Record extracts =>
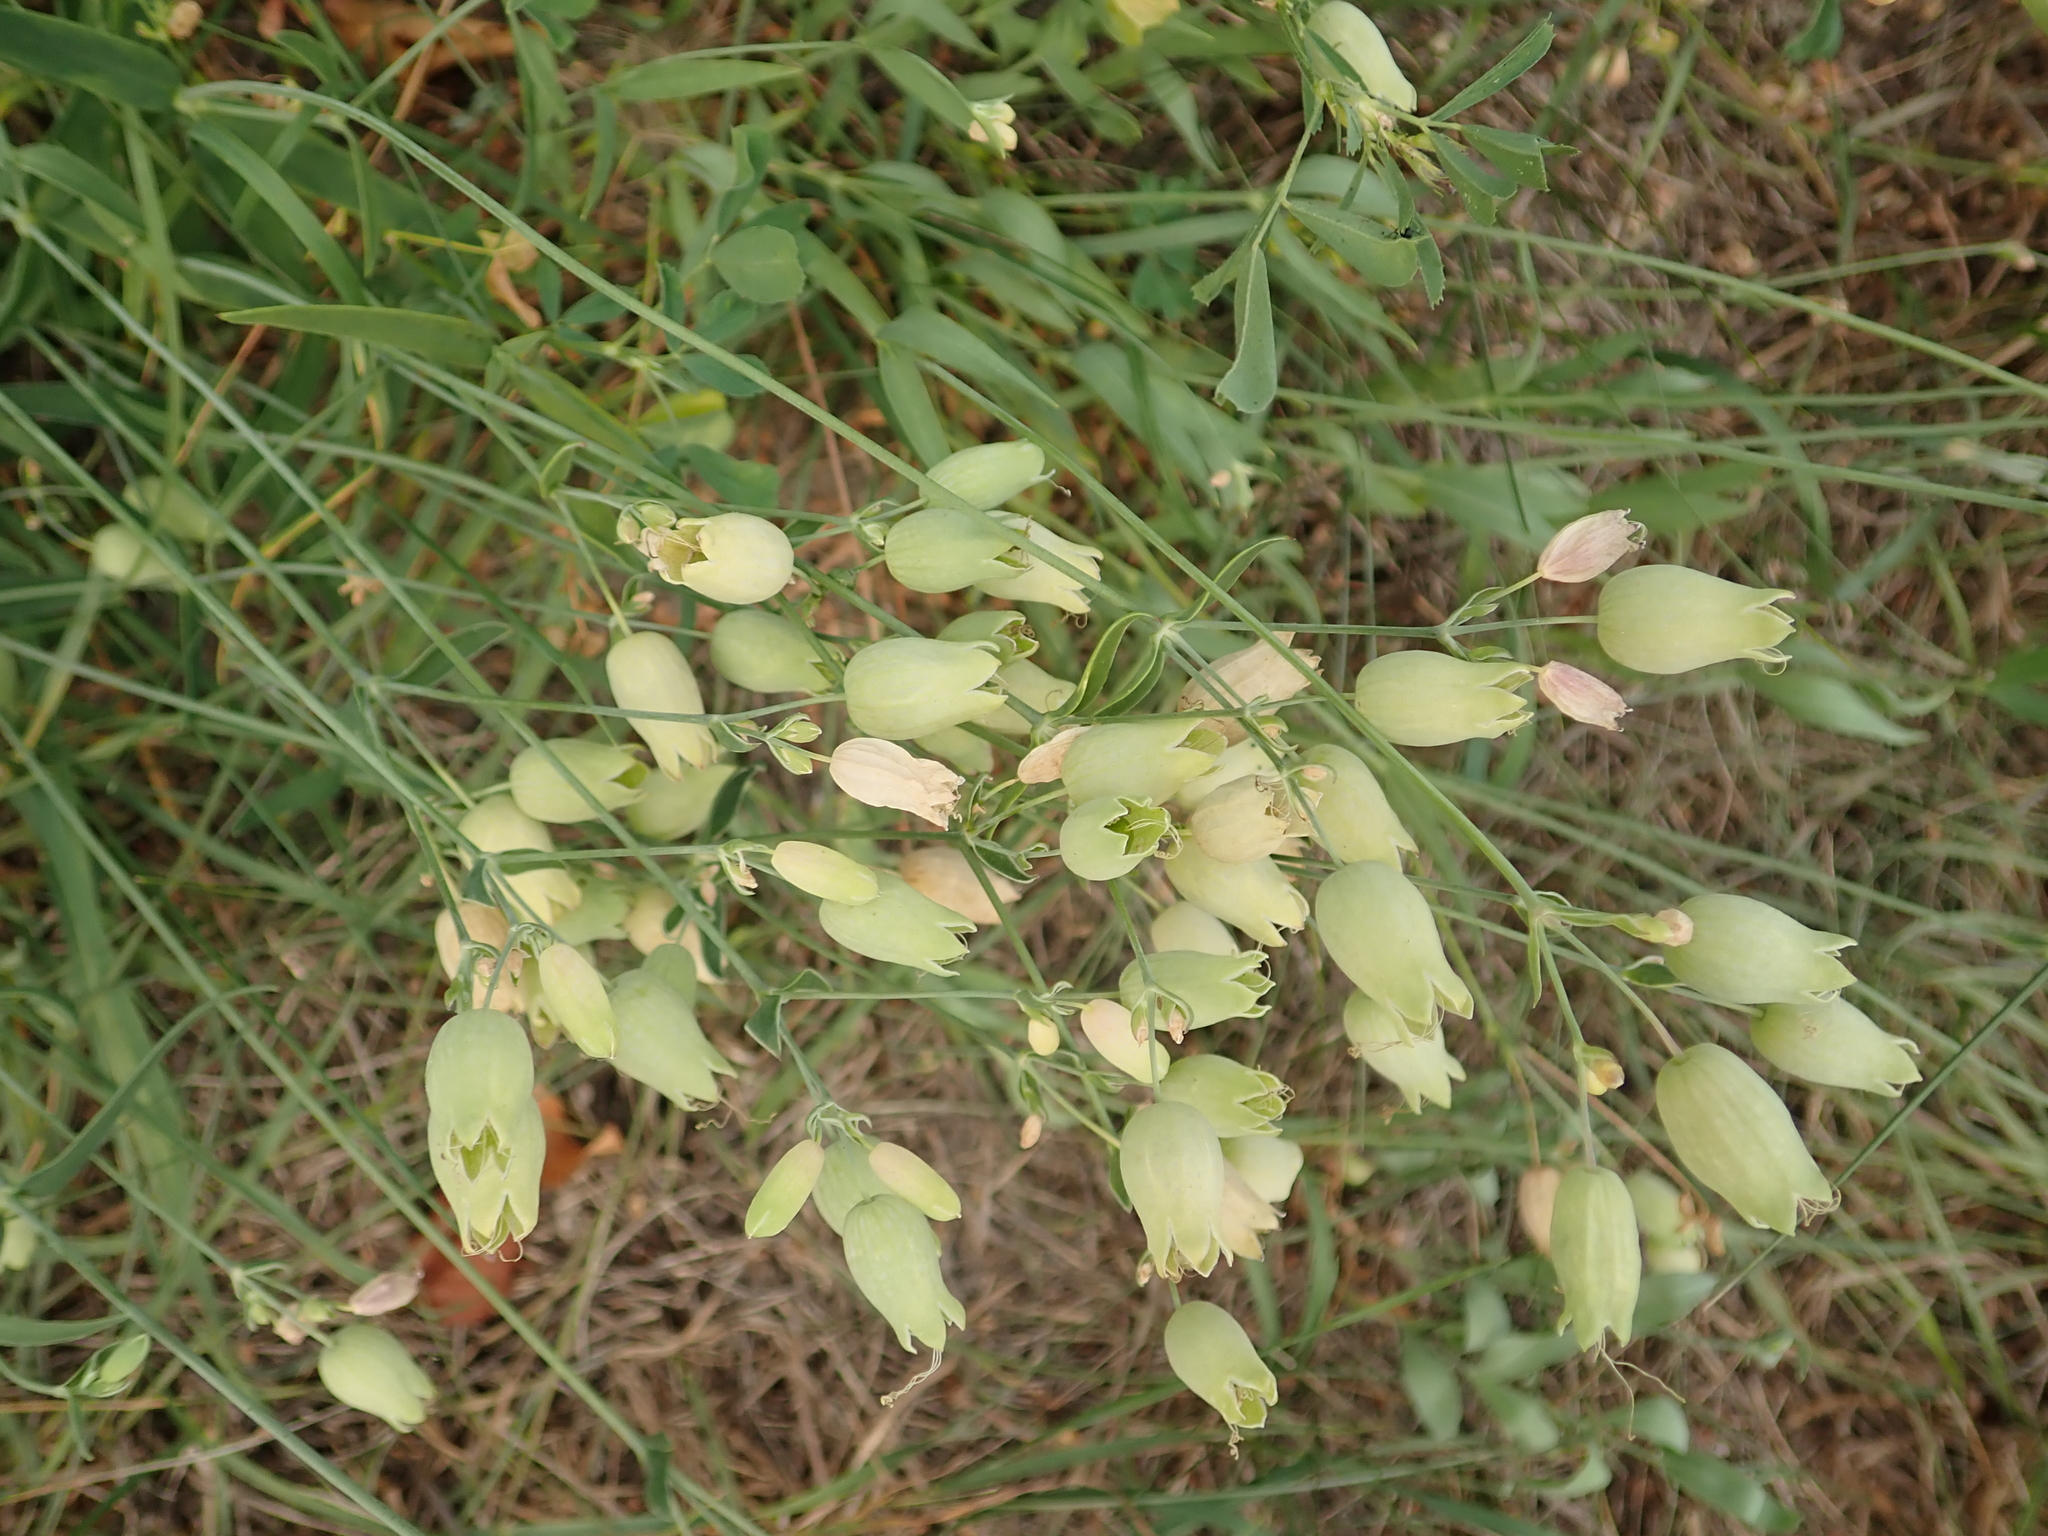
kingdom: Plantae
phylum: Tracheophyta
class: Magnoliopsida
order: Caryophyllales
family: Caryophyllaceae
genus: Silene
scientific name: Silene vulgaris
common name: Bladder campion
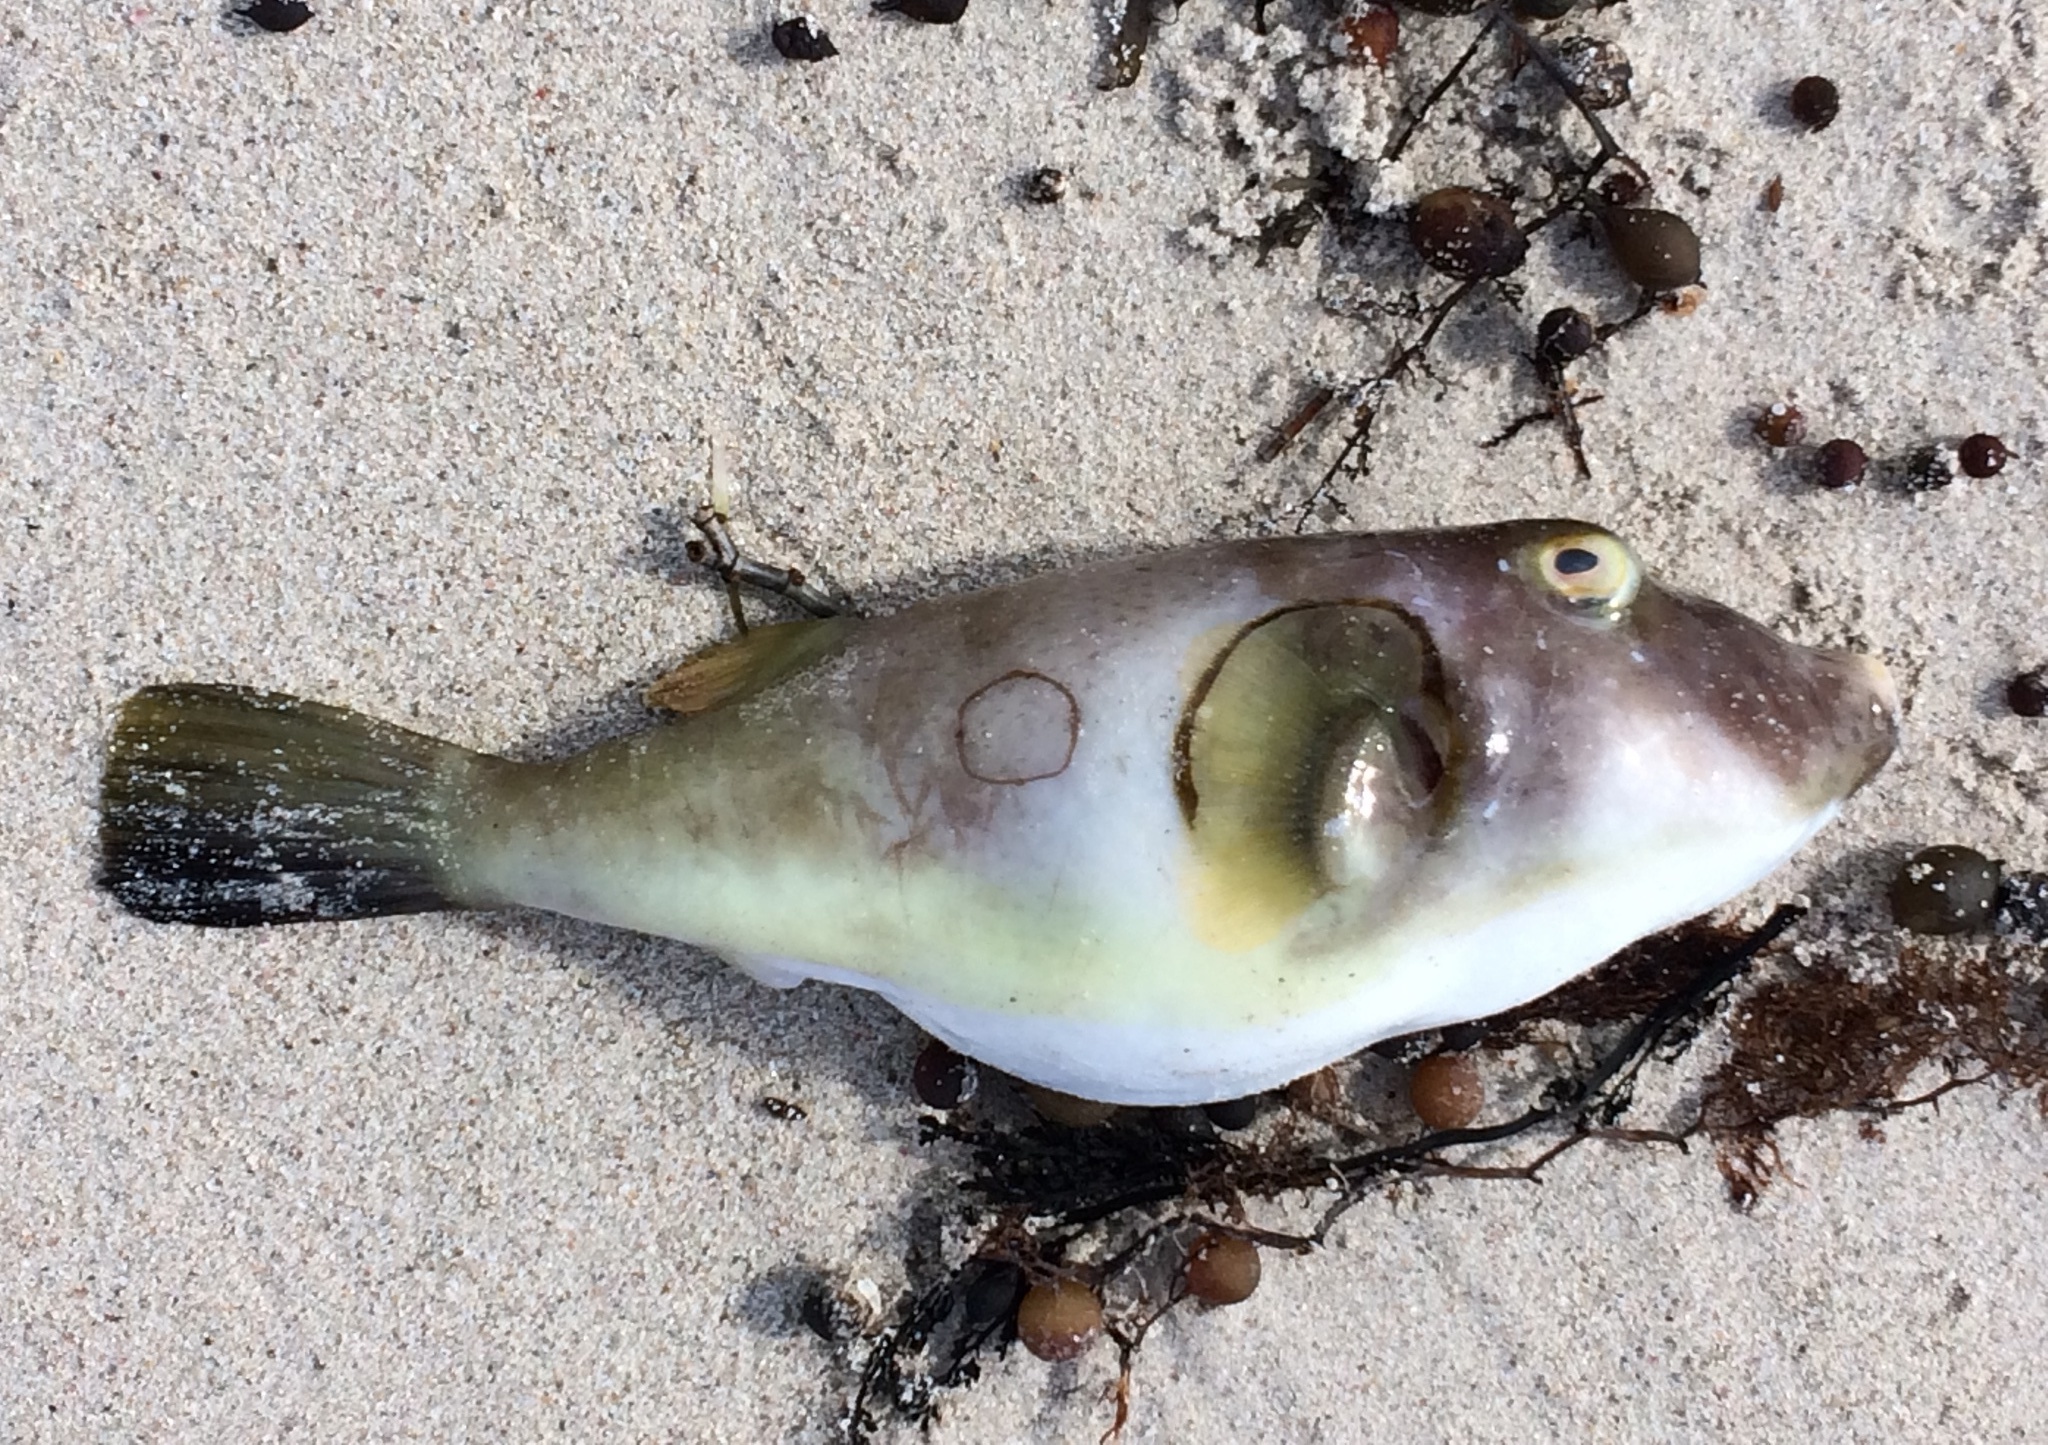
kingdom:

What needs to be done =>
Can you give the entries again with every "common name" changed to "vernacular name", keeping everything else the same and leaving out the pictures?

Solution for this problem =>
kingdom: Plantae
phylum: Tracheophyta
class: Magnoliopsida
order: Caryophyllales
family: Caryophyllaceae
genus: Silene
scientific name: Silene vulgaris
vernacular name: Bladder campion
kingdom:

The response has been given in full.